Australian wineries will now get even better access to the European market. The trade balance is already in their favour heavily. EU wine exports to Australia were worth € 68 million last year whereas Australia exported worth € 643 million of wine to EU which is their biggest export market.

Australian producers will also be protected against the misuse of 112 geographic indications (GIs) like Barossa or Coonawarra. They have also secured pan-EU recognition of 16 more Australian winemaking techniques such as using oak chips or resin to add scent and flavour. The 1994 Agreement allowed for 28 such techniques/processes. The agreement also provides for simpler arrangements for approval of any techniques developed in the future.

The agreement is very important for the European Union which has long been intent on protecting the regional skills and expertise of its 27 member nations, especially for food, wine and other artisanal products. It took over 6 years of re-negotiations to reach the accord with Australia.

The ban in the agreement on the use of important EU names such as Port and Sherry is similar to a similar agreement agreed a decade ago between the EU and South Africa who have already adapted themselves to terms relating to Cape- like Cape Tawny, Cape Ruby and Cape Vintage. They had already moved away from Champagne for more than 50 years, and call their bubblies as Cape Classique.

Although most producers stopped naming their Ports as such, the EU did not allow them the use of Tawny, Ruby and Vintage either. It was only when the South Africans went to court against that decision and won it in their favour, that the EU allowed them to continue using the classification. A few of the small producers continue to use the name Port but they are too insignificant for EU to take action.

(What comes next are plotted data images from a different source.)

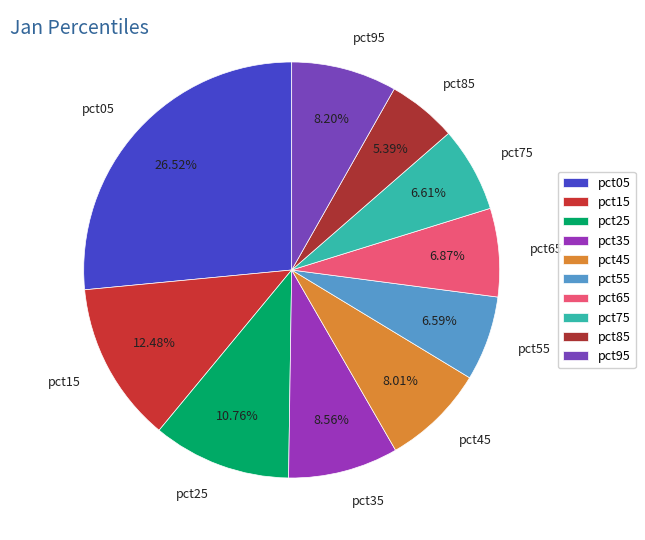

Is the sum of pct95 and pct15 greater than half?

No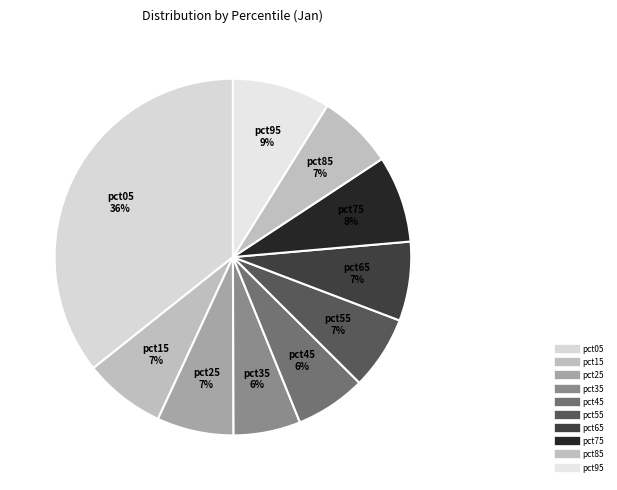

Is it true that pct25 is 20% of the pie?

False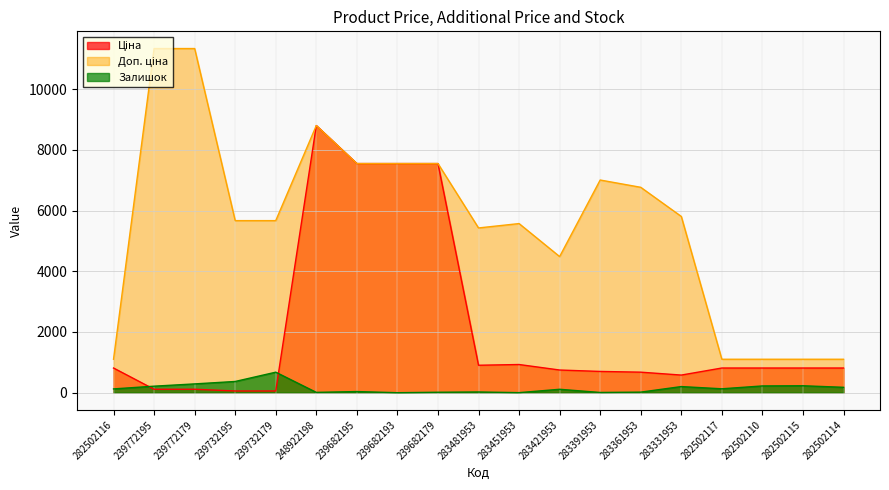

Which series has the largest total across all categories?

Доп. ціна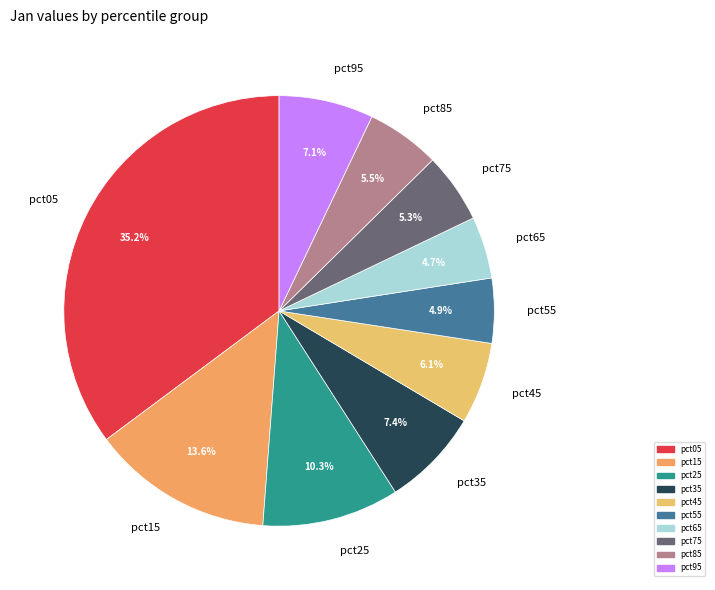

The pct65 slice represents 5% of the pie. True or false?

True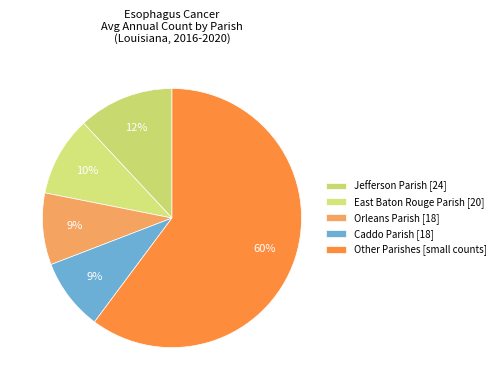

How many segments does this pie chart have?

5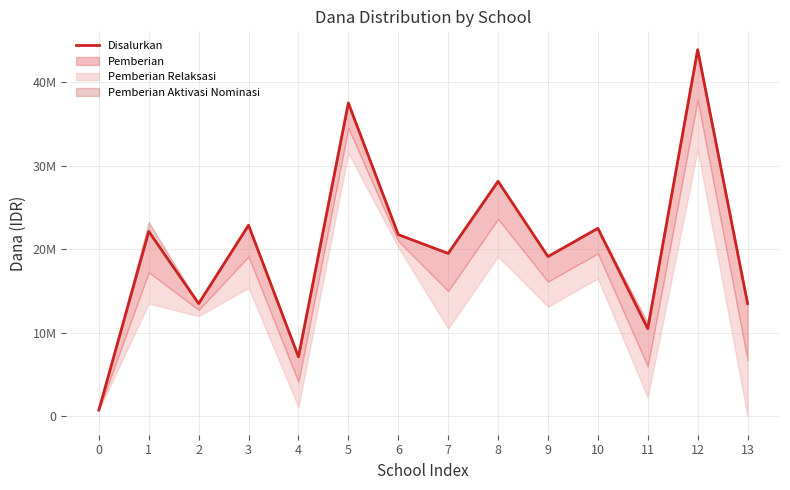

How many values exceed 21750000?

6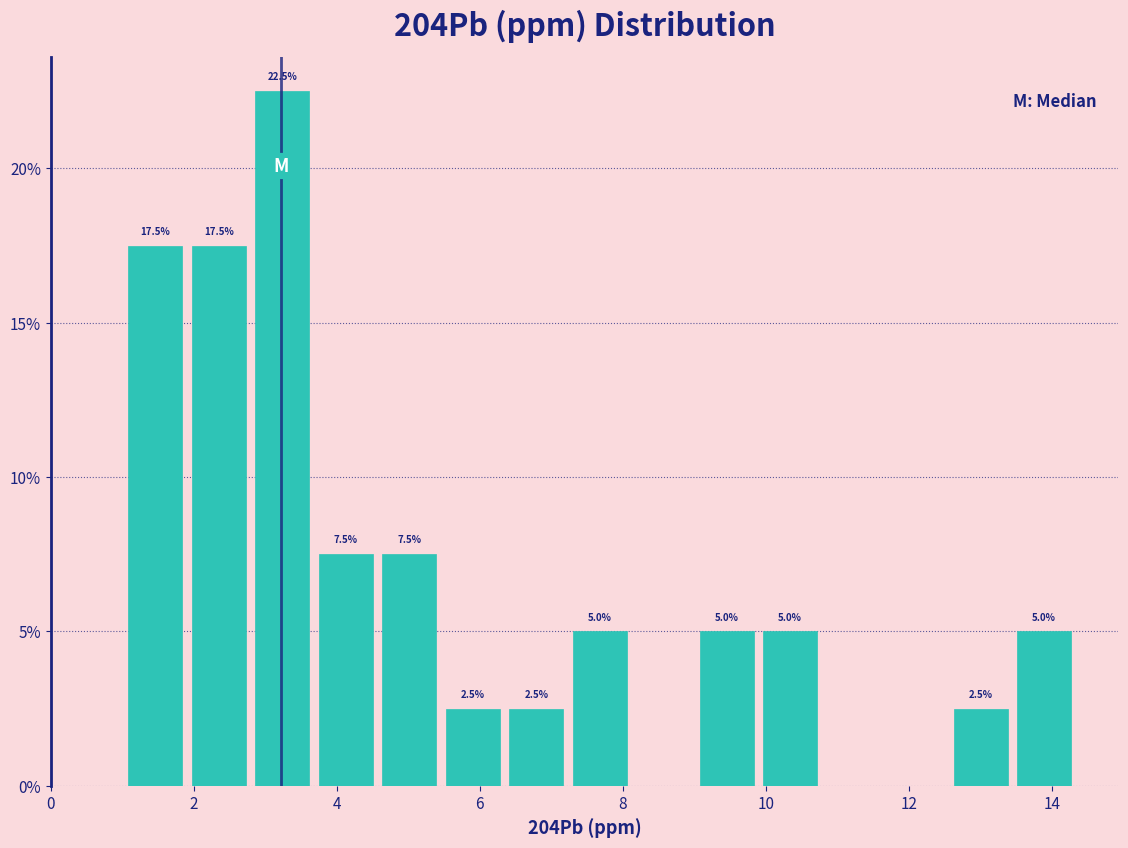

Which range on the x-axis has the tallest bar?

2.8 to 3.6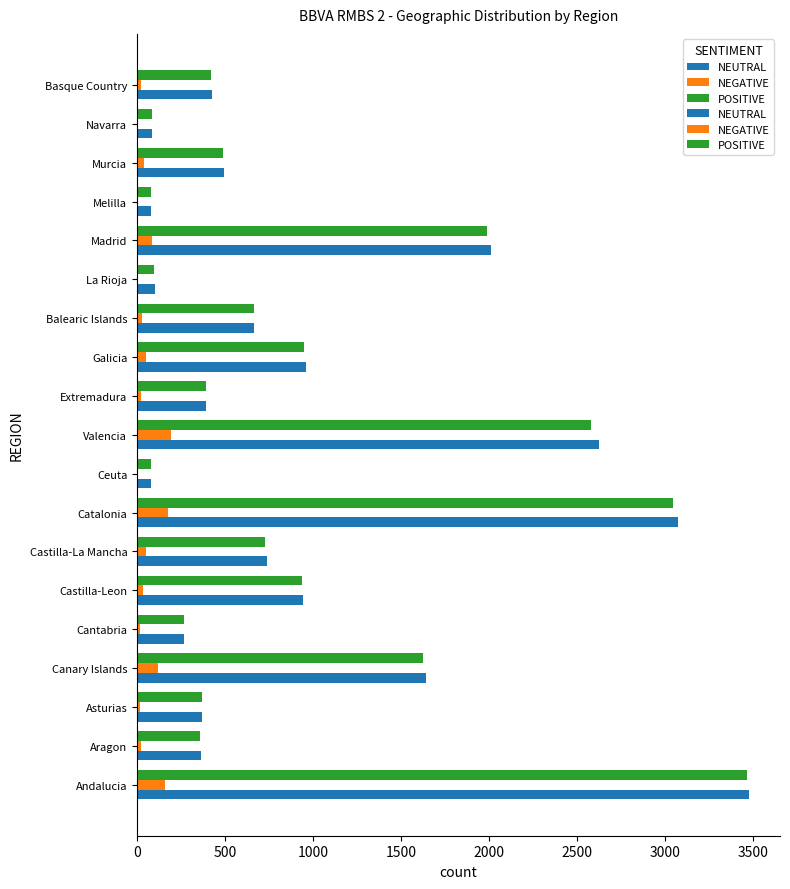

How many data points does each series have?

19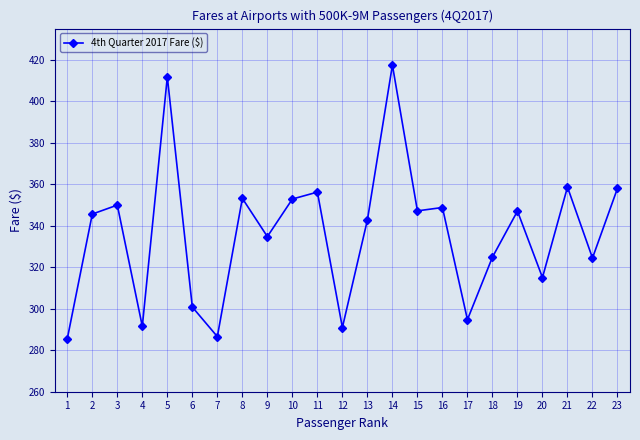

The chart shows a value of 619.7 at 16. True or false?

False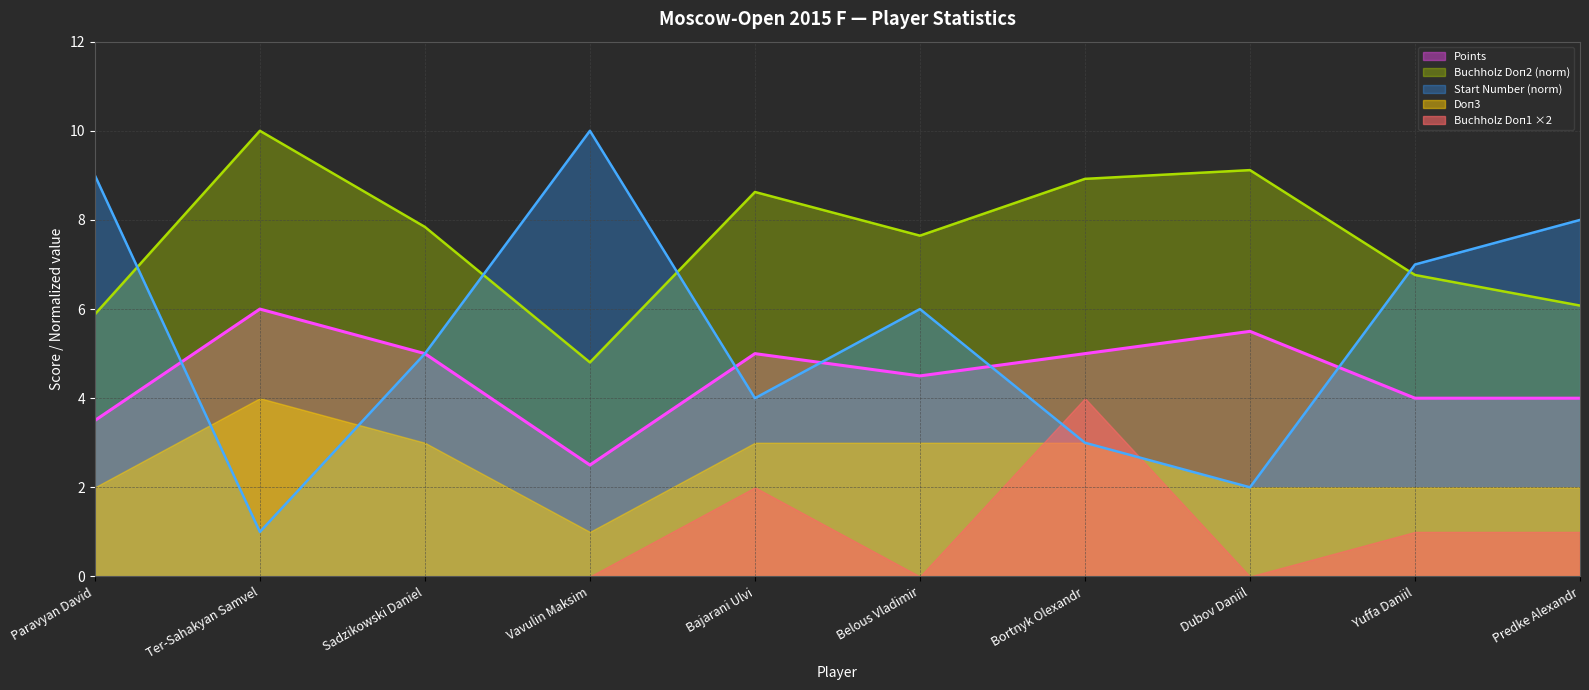

How many intersections are there between Points and Start Number?

5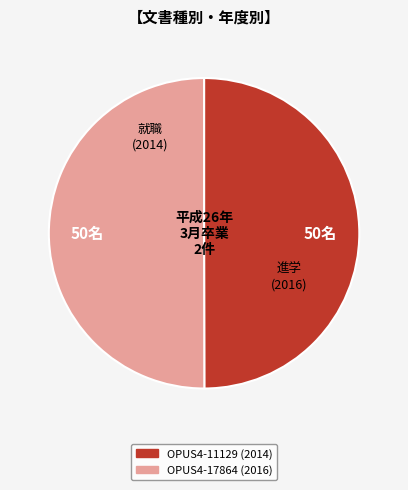

True or false: OPUS4-11129 accounts for 44% of the total.

False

Interestingly, the South Africans appear to be quite upset with EU, since they were promised some payments in lieu of disbanding using the name of Port and Sherry for brand building but the EU allegedly did not meet its commitment. Since a much bigger stake is involved, they have decided to keep the issue buried.

Incidentally, Goan ‘Port’ has nothing in common with Port which is made in the town of Porto in Portugal and uses only designated local grapes like Turiga Nacional. Hopefully, the impact is too insignificant for EU to worry about any action. The so called Goan Port and the equivalent fortified wines made in Maharashtra cost between €1-2 and have over 300,000 cases of consumption, making it over 20% of the reported figures of wine consumption.